*What is required*:
Copy out, from the data below, each line in which the word "middle" occurs.
+++ Data records
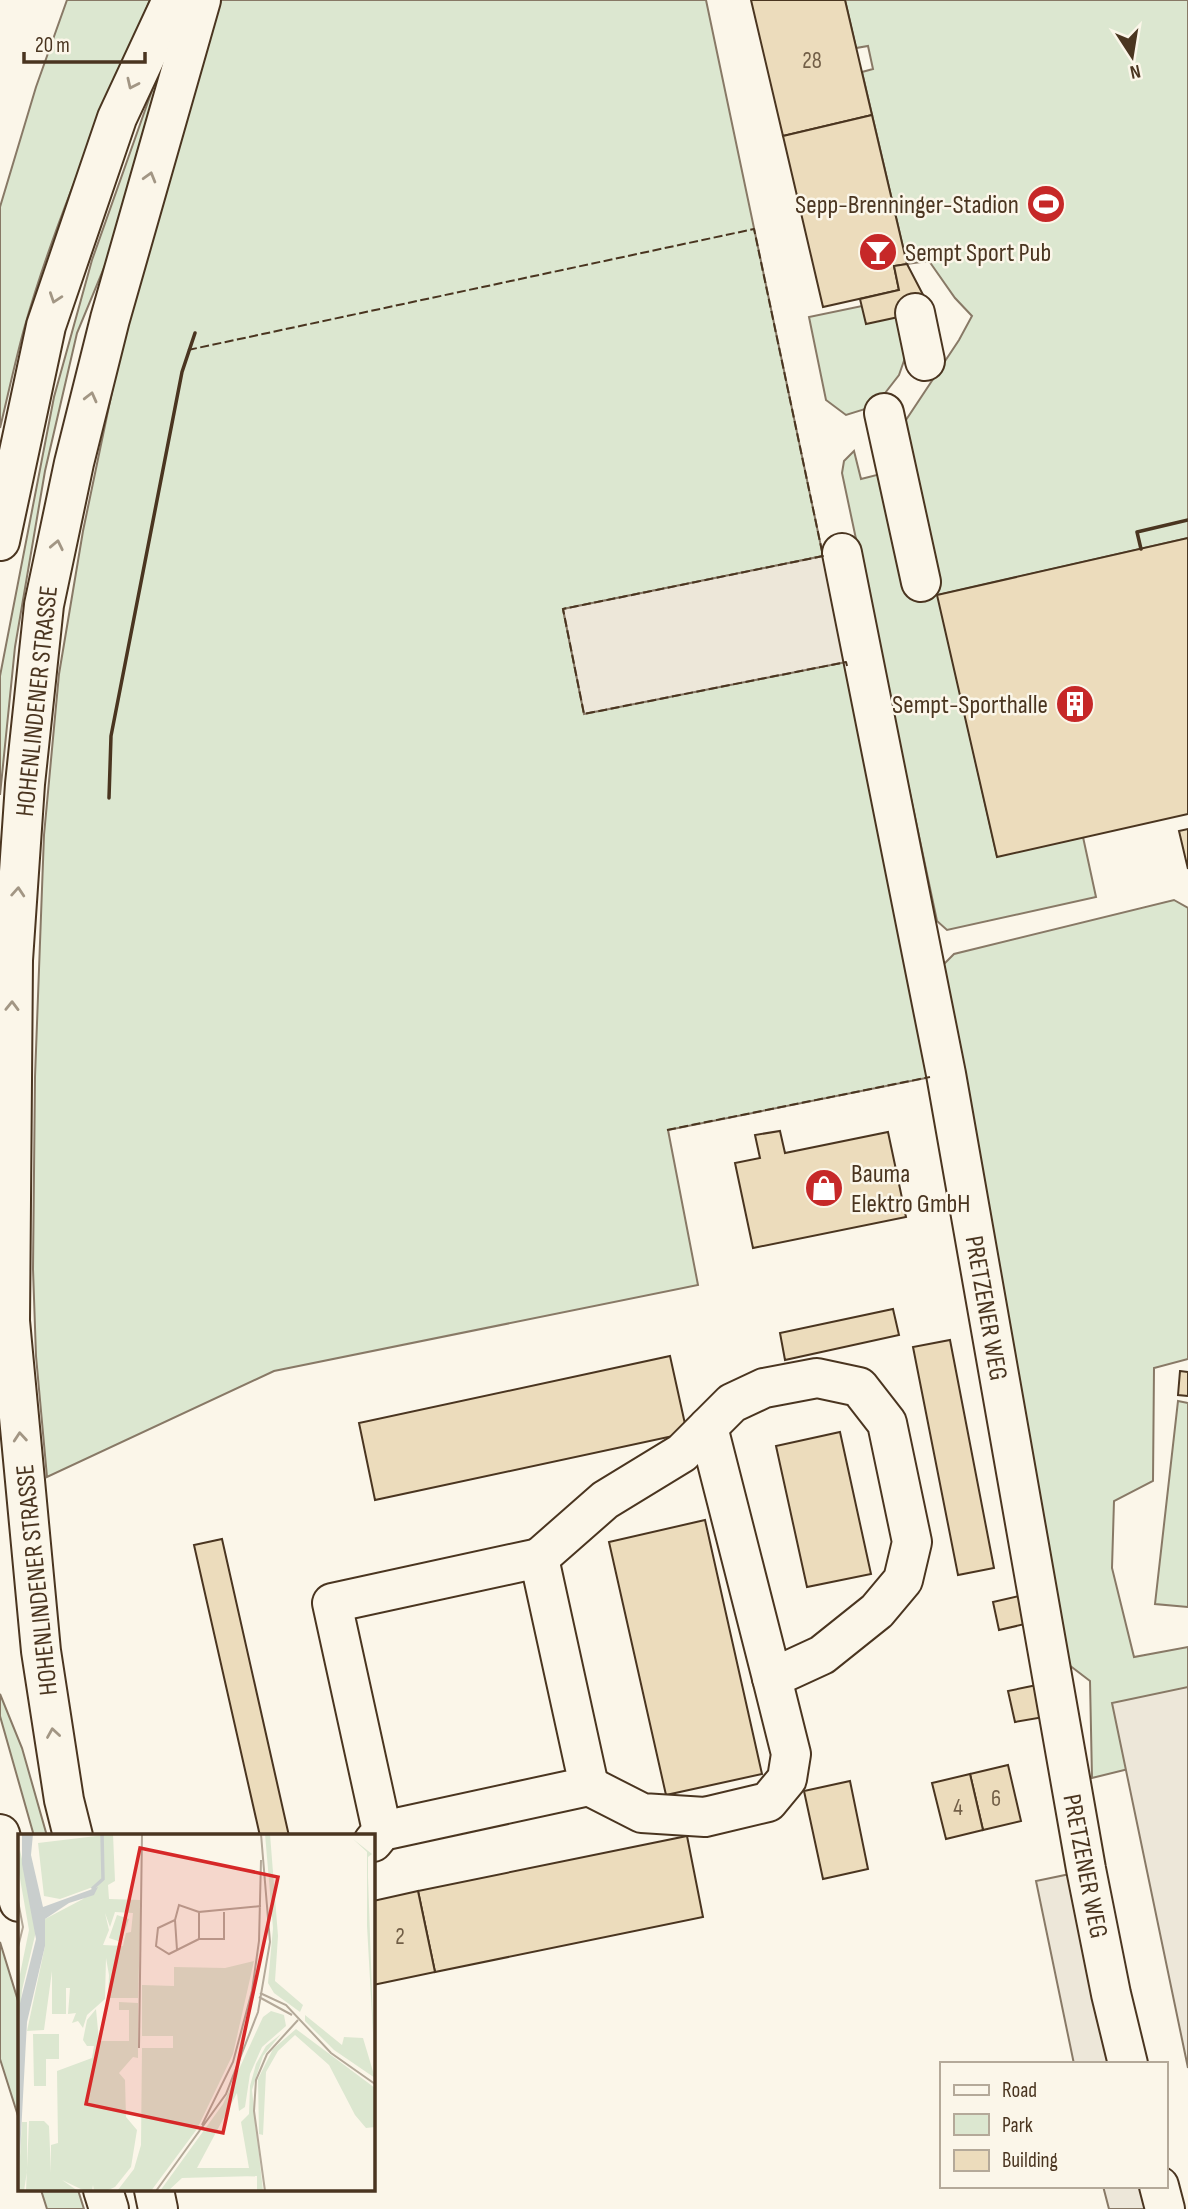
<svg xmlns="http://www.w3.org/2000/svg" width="1188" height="2209" viewBox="0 0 1188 2209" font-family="'Sofia Sans Condensed',sans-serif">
	<rect width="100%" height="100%" fill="#fbf6e9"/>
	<g fill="#dce7d0" stroke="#887966" stroke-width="2">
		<path d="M67,0H150C105,108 56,216 24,329C15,362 8,395 0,428V207L36,87Z"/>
		<path d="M221,0H706L823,556L563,609L584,713L846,662L931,1077L668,1130L698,1285L274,1371L47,1477L36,1356L33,1269L35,1077L44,835L59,674L83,531L128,315Z"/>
		<path d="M845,0H1188V538L938,595L997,856L1083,837L1096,897L947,930L937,921L842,473L844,461L854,451L861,479L881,474L902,426L959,340L972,316L955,298L929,261L907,264L862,72L873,69L868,46L856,48Z"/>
		<path d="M172,34L120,229L77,333L45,471L15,647L0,795V676L54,397L92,260Z"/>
		<path d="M862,306L899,317L906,355L899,375L875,406L846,415L826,400L809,317Z"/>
		<path d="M1174,900L1188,908V1359L1154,1368L1153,1481L1114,1501L1112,1568L1134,1657L1188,1647V1757L1173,1758L1092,1778L1090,1681L1056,1655L941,967L954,954Z"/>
		<path d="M1178,1401L1188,1403V1607L1155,1604Z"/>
		<path d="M0,1694L22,1748L47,1836H34L0,1716Z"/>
		<path d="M0,1942L19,2004V2119L0,2059Z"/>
		<path d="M41,2190H78L84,2209H47Z"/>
	</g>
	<g fill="#ede7d9" stroke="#887966" stroke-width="2">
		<path d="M823,556L846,662L584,714L563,609Z"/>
		<path d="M1188,1687V2068L1112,1703Z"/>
		<path d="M1070,1874L1115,2064H1074L1036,1881Z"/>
		<path d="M1103,2186H1143L1149,2209H1109Z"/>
	</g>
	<g fill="#ecdcbc" stroke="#4a3520" stroke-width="2">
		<path d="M751,0H845L872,115L783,136Z"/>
		<path d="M872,115L907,264L894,266L899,290L823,307L783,136Z"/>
		<path d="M907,264L931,310L866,324L860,299L899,290L894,266Z"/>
		<path d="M1188,538V814L997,857L937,595Z"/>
		<path d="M1188,829V869L1179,831Z"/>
		<path d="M780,1131L785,1153L888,1132L906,1217L753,1248L735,1163L760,1158L755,1135Z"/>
		<path d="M893,1309L899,1335L785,1360L780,1333Z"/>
		<path d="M950,1340L994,1568L958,1575L913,1347Z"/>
		<path d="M670,1356L687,1433L375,1500L359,1423Z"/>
		<path d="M1180,1371L1188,1372V1396L1178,1395Z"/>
		<path d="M840,1432L871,1574L807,1587L776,1446Z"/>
		<path d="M705,1520L762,1774L666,1795L609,1542Z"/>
		<path d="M222,1539L289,1836H260L194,1545Z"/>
		<path d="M1019,1596L1025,1624L999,1630L993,1602Z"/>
		<path d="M1037,1685L1044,1717L1015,1722L1008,1691Z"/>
		<path d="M1008,1765L1021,1821L983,1830L970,1774Z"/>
		<path d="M970,1774L983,1830L946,1839L932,1783Z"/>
		<path d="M850,1781L868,1869L823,1879L804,1791Z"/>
		<path d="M687,1836L703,1917L435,1972L418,1891Z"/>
		<path d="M418,1891L435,1972L373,1985V1901Z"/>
	</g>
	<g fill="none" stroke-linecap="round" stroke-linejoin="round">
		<defs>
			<g id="minor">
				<path d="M915,313L925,361"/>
				<path d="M884,413L921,582"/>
				<path d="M842,553L946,1074L1086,1869L1111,1994L1128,2064"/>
				<path d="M708,1427L772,1678"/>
				<path d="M539,1558L605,1500L682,1453L732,1403L764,1388L817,1378L859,1387L887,1423L912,1542L903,1580L877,1611L822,1655L772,1678L791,1754L787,1779L768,1802L705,1817L642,1813L589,1786"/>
				<path d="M373,1842L382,1831L589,1786L539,1558L332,1603L382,1831"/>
				<path d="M1159,2186L1165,2209"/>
			</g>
			<g id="major">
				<path d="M0,541L46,326L117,118L172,0"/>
				<path d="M0,1834L19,1902"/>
				<path d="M73,1836L64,1800L41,1651L10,1321L13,960L25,784L44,605L74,463L110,319L201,0"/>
				<path d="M103,2190L109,2209"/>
				<path d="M154,2190L158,2209"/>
			</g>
		</defs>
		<use href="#minor" stroke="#4a3520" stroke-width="42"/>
		<use href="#major" stroke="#4a3520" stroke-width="42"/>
		<use href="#minor" stroke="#fbf6e9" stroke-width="38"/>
		<use href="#major" stroke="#fbf6e9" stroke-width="38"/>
		<g stroke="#4a3520" stroke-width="2" stroke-dasharray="9 3.5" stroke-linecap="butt">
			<path d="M188,350L754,229L823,556L563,609L584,714L846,662L847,666"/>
			<path d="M667,1130L930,1077"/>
		</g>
		<g stroke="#4a3520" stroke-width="3.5">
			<path d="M1141,549L1137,532L1188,520"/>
			<path d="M109,798L111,736L182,372L195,333"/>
		</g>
	</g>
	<defs><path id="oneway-chevron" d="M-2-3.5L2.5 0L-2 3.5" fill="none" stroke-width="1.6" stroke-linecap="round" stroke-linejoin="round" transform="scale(1.75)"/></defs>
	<g stroke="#a29684">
		<use href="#oneway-chevron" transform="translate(132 84) rotate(115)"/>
		<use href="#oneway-chevron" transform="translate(150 177) rotate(-74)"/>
		<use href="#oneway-chevron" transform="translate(55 298) rotate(109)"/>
		<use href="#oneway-chevron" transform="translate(91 397) rotate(-76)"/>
		<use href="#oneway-chevron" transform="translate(57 545) rotate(-78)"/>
		<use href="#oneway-chevron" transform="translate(18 892) rotate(-86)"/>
		<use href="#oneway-chevron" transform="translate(12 1006) rotate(-89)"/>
		<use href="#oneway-chevron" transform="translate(20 1437) rotate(-95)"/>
		<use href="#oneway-chevron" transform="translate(53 1733) rotate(-99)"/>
	</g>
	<defs>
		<symbol id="stadium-disc" viewBox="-11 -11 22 22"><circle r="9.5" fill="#c62828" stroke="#fbf6e9"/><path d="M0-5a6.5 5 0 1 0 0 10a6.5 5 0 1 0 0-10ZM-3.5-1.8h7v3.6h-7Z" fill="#fff"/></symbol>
		<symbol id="bar-disc" viewBox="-11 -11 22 22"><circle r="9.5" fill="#c62828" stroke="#fbf6e9"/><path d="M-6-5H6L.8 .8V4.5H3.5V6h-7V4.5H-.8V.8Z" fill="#fff"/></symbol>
		<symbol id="building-disc" viewBox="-11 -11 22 22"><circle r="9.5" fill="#c62828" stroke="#fbf6e9"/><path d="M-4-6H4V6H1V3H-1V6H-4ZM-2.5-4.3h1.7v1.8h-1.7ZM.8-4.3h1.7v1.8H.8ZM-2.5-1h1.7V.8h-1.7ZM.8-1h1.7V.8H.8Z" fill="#fff"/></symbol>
		<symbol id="shop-disc" viewBox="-11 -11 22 22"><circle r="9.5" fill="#c62828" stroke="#fbf6e9"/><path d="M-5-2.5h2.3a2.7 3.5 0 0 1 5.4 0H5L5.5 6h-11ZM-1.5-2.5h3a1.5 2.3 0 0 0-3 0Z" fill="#fff"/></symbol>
	</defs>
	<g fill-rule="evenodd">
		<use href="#stadium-disc" x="1024" y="182" width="44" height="44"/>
		<use href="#bar-disc" x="856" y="230" width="44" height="44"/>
		<use href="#building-disc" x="1053" y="682" width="44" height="44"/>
		<use href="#shop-disc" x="802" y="1166" width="44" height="44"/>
	</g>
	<g text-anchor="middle" stroke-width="5" stroke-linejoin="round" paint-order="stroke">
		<g font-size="23" fill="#725f47">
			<text x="812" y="68">28</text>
			<text x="996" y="1806">6</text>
			<text x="958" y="1815">4</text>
			<text x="400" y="1944">2</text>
		</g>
		<g font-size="26" fill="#4a3520" stroke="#fbf6e9" text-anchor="end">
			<text x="1019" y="213">Sepp-Brenninger-Stadion</text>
			<text x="905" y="261" text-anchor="start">Sempt Sport Pub</text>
			<text x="1048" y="713">Sempt-Sporthalle</text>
			<text x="851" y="1182" text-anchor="start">Bauma<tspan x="851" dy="30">Elektro GmbH</tspan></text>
		</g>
		<g font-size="26" fill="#4a3520" stroke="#fbf6e9">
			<text transform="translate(36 701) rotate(-84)" y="9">HOHENLINDENER STRASSE</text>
			<text transform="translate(987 1308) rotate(80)" y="9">PRETZENER WEG</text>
			<text transform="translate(36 1580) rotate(-96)" y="9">HOHENLINDENER STRASSE</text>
			<text transform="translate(1086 1866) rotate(79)" y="9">PRETZENER WEG</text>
		</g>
	</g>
	<g transform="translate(18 1834)">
		<rect width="357" height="357" fill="#fbf6e9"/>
		<path d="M95,0L97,47L90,51L91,65L123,66L120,164H90L91,141L88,124L87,165L69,181L65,194L60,187L54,189L58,179L50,180L52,154H48V180H34V137L26,196L9,197L27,112V85L65,65L75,53L42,65L26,62L20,9ZM97,78L115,79L113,98L108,99L105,112L85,111L91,96L87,79L92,93ZM247,0H252L260,102L257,147L285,171L282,178L256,159L250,149L255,94ZM335,5L354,20L350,23V43L356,217L349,92V18ZM2,16L19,93L4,156L0,198V150L11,96L0,33ZM99,81L111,85L103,108L91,104ZM236,127L215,220L179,295L133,357H99L116,335L123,311L124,214H155V202H124V151L156,152V133L207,134ZM101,168L120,169V224L115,223L101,239L107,246L108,283L119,296L113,333L97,353L88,357H76L75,351L74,357H67L44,346L60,357H8L11,287H26L31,292L33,339V311L40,309L39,237L74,224L76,212H69L65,206L69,186L78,175L81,207H111V176H101ZM253,177L266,181L268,192L244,213L232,240L227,273L221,277L219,259L179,334H231L223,288L231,280L232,252L238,230L248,212L263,200L245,222L234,256L245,357H239V342L164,344L150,357H142L205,270L245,183ZM287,181L324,211L326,203L345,204L357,244L316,216L287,187ZM278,195L357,254V293L348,294L337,281L311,231L277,201L260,217L248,238L245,301L241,300L240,245L255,215ZM15,200H41V225H28V252H16ZM4,288H9V337L6,357H0Z" fill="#dce7d0" fill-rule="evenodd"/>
		<path d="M4,0H15L13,21L25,73L80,53L76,61L51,69L27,85V112L9,188L0,356L2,169L18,105L4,30Z" fill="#c9cecd"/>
		<path fill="none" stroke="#c9cecd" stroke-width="3.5" d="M74,55L85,45L84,0"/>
		<path fill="none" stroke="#b4a999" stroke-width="2" d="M6,0H48M0,67L5,93L0,113M181,78L161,71L157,86L140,94L138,112L151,120L181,105M206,78V105H181V78L243,72M157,86L159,116M242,159L268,171L313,219L357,250M241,163L274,181M121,214L124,0M184,291L215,228L234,157L241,107L243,26M138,357L208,260L240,178L252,108L243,0M247,357L236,277L238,246L249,220L280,186"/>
		<path fill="#d62828" fill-opacity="0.15" stroke="#d62828" stroke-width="3.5" d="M122,14L260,43L205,299L68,270Z"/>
		<rect width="357" height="357" fill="none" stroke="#4a3520" stroke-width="3.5"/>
	</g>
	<rect x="940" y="2062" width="228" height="126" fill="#fbf6e9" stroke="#b4a999" stroke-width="2"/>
	<rect x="954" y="2085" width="35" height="10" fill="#fbf6e9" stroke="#b4a999" stroke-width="2"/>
	<text x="1002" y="2097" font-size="21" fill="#4a3520">Road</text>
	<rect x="954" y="2114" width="35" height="21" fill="#dce7d0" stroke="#b4a999" stroke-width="2"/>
	<text x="1002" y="2132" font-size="21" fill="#4a3520">Park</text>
	<rect x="954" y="2150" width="35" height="21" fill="#ecdcbc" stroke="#b4a999" stroke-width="2"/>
	<text x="1002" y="2167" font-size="21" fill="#4a3520">Building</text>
	<g transform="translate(1132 56) rotate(168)" stroke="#fbf6e9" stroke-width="5" paint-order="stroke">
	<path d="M0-5L12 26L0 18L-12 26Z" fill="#4a3520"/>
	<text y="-10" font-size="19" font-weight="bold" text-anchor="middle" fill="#4a3520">N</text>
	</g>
	<path d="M24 52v10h121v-10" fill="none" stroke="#4a3520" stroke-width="3.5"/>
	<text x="35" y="52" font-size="21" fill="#4a3520" stroke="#fbf6e9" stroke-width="5" paint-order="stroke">20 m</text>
</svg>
++++++
*Answer section*:
	<g text-anchor="middle" stroke-width="5" stroke-linejoin="round" paint-order="stroke">
	<text y="-10" font-size="19" font-weight="bold" text-anchor="middle" fill="#4a3520">N</text>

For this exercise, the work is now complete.